Passwords are dead.
Adrianus Warmenhoven
![Adrianus Warmenhoven]()
Adrianus Warmenhoven
CCISO, Security Advisory Board for NordVPN, Advisory Board Threat Intelligence Lab
Full disclaimer: this is just a preliminary article to get a bit of a feel for the LinkedIn Blog Platform. Somewhere in 2015 I will make a more concerted effort.
A lot of internet security revolves around passwords. Of late we see more and more of these being compromised in various manners.
So let me give a few reasons (by no means an exhaustive list) why I think passwords are dead and the concept of username/password should be retired asap.
- The username/password paradigm introduces an uncontrollable factor in the authentication cycle: the user.
It mandates the user to remember or store the combination of username/password and because of the myriad of services now available this almost invariably boils down to either the same username/password combo (crack one old disheveled abandoned webstore and you may have the login for social media or banking) or storage in an often insecure way (spreadsheets...). - The previous (and the fact that it must be processed by humans) also makes for a limitation in entropy; most passwords are in the 8 to 16 character range. And the fact that it is characters limits the passwords again.

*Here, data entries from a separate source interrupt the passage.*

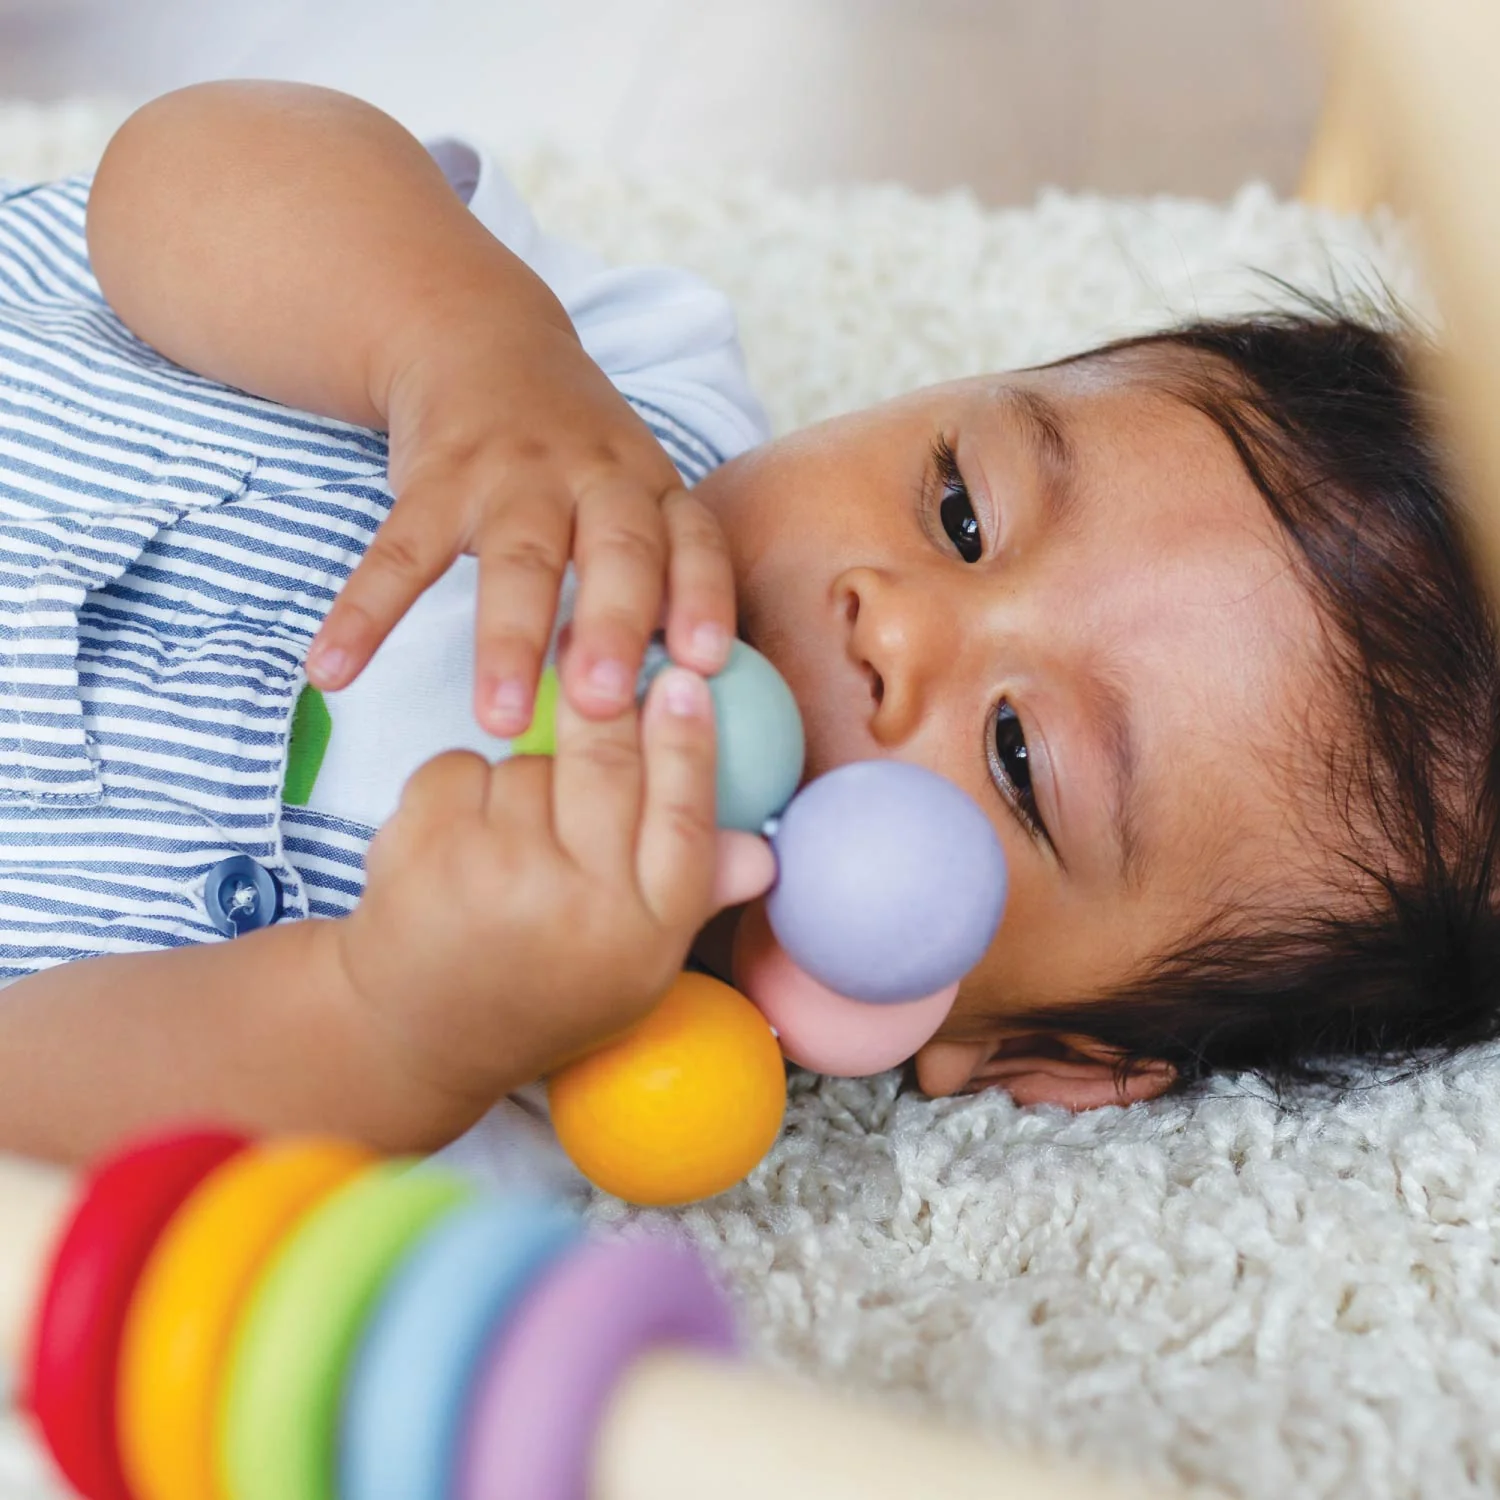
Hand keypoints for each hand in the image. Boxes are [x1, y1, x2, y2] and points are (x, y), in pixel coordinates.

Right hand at [304, 309, 735, 734]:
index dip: (704, 598)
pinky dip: (363, 613)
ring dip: (508, 640)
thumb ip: (651, 582)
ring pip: (517, 559)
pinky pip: (399, 552)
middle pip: (615, 549)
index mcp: (651, 489)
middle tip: (604, 705)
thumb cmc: (577, 459)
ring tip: (496, 719)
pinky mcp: (435, 481)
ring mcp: (513, 474)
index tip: (705, 664)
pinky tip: (330, 671)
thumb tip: (668, 702)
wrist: (480, 338)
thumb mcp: (632, 495)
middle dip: (613, 626)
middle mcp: (594, 476)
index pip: (693, 541)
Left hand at [331, 658, 775, 1118]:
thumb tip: (763, 852)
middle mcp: (578, 904)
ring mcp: (498, 873)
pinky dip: (461, 786)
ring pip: (530, 762)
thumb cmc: (540, 991)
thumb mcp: (632, 966)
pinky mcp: (426, 848)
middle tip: (602, 667)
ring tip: (509, 841)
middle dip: (608, 706)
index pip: (683, 817)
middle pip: (610, 762)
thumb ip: (691, 896)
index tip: (684, 680)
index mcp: (644, 934)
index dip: (687, 741)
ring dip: (525, 778)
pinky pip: (461, 765)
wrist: (416, 1037)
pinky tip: (457, 840)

I once made the calculations for brute force cracking using custom made boards (hashing is not the same as encrypting...) and came to a neat 8 seconds average for 12 character passwords. Just brute force, no rainbow tables, statistical distributions or anything. - Most password systems send something over the wire that can be calculated back to it's original value (this is not a password paradigm flaw but rather that implementing passwords badly is ridiculously easier, and cheaper, and faster, than implementing a good scheme). Just listen to all the traffic on public WiFi and you are bound to get some passwords. Combine this with the first point and well, you get the idea.
- Passwords are easy to transfer. If I give you my login/password combo then for all intents and purposes, to the system, you are me. This seems like a major glaring problem with something we call 'authentication'. I would personally just call it 'access', because a username/password combo tells me nothing about the person accessing the data.
And I could go on for a good few points more, but you get the idea I guess.
Since this is just a trial run on LinkedIn, I am not going all out with references, possible mitigation etc. That will be for a later time.
Manager bedrijfsvoering Youz Twente (IMH, Kind en Jeugd, i-psy en 18+)
10 年Are we 'somewhere in 2015' yet?
Global I-Banker
10 年Good start - what is next?
Directeur primair onderwijs
10 年Nothing new so far. What's your solution?